TRECHO DO TEXTO:
* * * *
GabaritoD — Imposto sobre a Propriedade Predial e Territorial Urbana (IPTU) de bens imóveis relacionados com as finalidades essenciais dessas entidades. O imposto não incide sobre templos de qualquer culto, ainda que as entidades religiosas, inclusive suas organizações assistenciais e beneficentes, sejam apenas locatárias do bem imóvel.

Comentário gerado por IA. É um apoio ao estudo, ancorado em fontes, mas pode conter imprecisões — confira sempre na fonte oficial (lei, súmula, edital e gabarito da banca). Encontrou um erro? Use “Reportar”.
* * * *
[Registros do conjunto de dados]
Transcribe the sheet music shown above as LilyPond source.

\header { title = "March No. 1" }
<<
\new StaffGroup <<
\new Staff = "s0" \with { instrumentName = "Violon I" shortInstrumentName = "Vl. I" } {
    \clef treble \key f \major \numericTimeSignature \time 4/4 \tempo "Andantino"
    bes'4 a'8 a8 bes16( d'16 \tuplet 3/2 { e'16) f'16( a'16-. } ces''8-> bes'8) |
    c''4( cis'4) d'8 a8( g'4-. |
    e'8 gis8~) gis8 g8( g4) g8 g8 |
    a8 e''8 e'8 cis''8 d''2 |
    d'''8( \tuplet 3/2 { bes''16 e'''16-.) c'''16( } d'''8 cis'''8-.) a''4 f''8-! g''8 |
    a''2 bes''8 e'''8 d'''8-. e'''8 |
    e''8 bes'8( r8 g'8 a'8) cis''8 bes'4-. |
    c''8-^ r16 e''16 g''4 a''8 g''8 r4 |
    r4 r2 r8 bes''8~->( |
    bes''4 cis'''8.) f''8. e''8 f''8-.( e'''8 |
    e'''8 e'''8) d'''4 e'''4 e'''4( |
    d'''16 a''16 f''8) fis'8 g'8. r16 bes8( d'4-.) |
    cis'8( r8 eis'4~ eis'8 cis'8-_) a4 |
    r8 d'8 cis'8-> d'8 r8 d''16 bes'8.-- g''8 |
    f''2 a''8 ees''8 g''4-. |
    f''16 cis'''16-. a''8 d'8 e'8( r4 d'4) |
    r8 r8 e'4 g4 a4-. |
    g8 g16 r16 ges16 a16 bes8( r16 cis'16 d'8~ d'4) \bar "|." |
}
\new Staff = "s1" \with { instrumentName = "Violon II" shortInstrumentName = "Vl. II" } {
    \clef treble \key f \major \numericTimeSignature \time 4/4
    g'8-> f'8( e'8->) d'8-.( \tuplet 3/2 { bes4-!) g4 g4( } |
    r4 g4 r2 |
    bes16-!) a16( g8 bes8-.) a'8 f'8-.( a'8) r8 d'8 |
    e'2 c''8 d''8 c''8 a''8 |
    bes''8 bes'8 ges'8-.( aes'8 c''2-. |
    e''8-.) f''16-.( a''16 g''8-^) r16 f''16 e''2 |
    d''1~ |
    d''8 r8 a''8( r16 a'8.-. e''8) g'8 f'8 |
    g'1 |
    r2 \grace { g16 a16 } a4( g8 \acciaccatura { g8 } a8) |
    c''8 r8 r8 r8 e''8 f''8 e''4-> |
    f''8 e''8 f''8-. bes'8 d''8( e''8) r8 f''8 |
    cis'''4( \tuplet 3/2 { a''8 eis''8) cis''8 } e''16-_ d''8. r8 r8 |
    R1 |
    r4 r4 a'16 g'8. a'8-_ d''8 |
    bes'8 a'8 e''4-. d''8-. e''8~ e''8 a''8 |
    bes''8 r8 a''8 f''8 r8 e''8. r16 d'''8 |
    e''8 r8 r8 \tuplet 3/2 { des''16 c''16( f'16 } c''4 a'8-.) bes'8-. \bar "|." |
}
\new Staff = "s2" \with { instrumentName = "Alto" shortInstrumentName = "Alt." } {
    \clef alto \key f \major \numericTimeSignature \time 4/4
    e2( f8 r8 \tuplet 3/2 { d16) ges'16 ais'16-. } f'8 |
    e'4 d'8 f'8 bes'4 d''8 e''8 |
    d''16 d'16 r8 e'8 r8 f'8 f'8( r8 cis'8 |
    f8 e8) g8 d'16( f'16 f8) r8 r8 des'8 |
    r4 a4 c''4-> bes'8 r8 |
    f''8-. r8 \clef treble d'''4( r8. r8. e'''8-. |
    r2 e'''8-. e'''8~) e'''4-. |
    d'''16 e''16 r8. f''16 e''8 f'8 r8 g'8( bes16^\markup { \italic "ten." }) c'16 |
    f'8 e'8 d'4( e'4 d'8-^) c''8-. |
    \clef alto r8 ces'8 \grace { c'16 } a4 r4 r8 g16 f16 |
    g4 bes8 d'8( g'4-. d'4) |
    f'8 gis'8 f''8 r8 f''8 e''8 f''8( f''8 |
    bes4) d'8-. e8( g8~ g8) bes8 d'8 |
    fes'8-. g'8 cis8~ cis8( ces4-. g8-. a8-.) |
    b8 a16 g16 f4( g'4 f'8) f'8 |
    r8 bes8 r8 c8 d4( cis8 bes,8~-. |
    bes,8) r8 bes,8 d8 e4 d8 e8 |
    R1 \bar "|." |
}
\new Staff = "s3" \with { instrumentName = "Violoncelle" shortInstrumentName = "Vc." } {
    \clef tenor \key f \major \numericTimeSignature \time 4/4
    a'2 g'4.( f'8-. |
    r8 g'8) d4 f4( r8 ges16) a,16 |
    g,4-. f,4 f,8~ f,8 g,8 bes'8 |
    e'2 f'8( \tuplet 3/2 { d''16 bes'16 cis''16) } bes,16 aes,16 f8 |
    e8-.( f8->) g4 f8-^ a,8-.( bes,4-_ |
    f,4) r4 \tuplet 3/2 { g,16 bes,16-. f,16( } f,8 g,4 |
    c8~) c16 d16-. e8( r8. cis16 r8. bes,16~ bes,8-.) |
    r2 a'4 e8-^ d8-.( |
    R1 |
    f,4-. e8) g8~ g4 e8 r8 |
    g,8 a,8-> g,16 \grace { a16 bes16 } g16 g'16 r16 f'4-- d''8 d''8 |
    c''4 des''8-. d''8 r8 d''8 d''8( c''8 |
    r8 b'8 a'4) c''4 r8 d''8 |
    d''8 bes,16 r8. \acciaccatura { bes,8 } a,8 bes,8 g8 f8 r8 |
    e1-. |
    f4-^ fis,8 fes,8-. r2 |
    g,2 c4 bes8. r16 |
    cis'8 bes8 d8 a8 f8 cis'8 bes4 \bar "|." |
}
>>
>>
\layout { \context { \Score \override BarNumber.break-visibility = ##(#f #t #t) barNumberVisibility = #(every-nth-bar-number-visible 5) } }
* * * *
USANDO AS INFORMAÇÕES:
A - Indique se cada afirmação concorda com o trecho sobre o IPTU, respondendo sim ou não e citando as palavras do trecho que decidem a questão: (i) O imposto não incide sobre templos de qualquer culto mesmo quando as entidades religiosas apenas alugam o imóvel. (ii) O comentário dispensa a consulta à fonte oficial. (iii) O imposto tratado é o que recai sobre a propriedade predial e territorial urbana.
B - Repita, sem nenhuma alteração, a parte do trecho sobre o IPTU que começa nas palavras contendo "GabaritoD — Imposto" e termina em "do bem imóvel.".
C - Retome o trecho sobre o IPTU logo após a última frase apresentada e dê continuidade a ele.
Os registros vêm de outra fonte.

RESPOSTAS POR TAREFA:
A -
(i) Sim: "ainda que as entidades religiosas, inclusive suas organizações assistenciais e beneficentes, sejam apenas locatárias do bem imóvel".
(ii) Não: "confira sempre na fonte oficial".
(iii) Sim: "Imposto sobre a Propriedade Predial e Territorial Urbana (IPTU)".

B -
GabaritoD — Imposto sobre a Propriedade Predial e Territorial Urbana (IPTU) de bens imóveis relacionados com as finalidades essenciais dessas entidades. O imposto não incide sobre templos de qualquer culto, ainda que as entidades religiosas, inclusive suas organizações assistenciais e beneficentes, sejam apenas locatárias do bem imóvel.

C -
Imunidade tributária das entidades religiosas

Gabarito: letra D. A imunidade do art. 150, VI, "b", da CF/88 alcança apenas impostos, não taxas ou contribuições, e abrange o patrimônio, a renda e os serviços relacionados com as finalidades essenciais das entidades religiosas. O IPTU é imposto municipal, e a jurisprudência do STF (RE 562.045) estende a imunidade ao imóvel utilizado para o culto, ainda que a entidade seja locatária. Assim, é vedado ao município cobrar IPTU sobre esses bens.

A questão cobra o alcance da imunidade do art. 150, VI, "b", da Constituição Federal, que veda a instituição de impostos sobre "entidades religiosas e templos de qualquer culto, inclusive suas organizações assistenciais e beneficentes". O §4º do mesmo artigo delimita a imunidade ao patrimônio, renda e serviços relacionados com as finalidades essenciais dessas entidades.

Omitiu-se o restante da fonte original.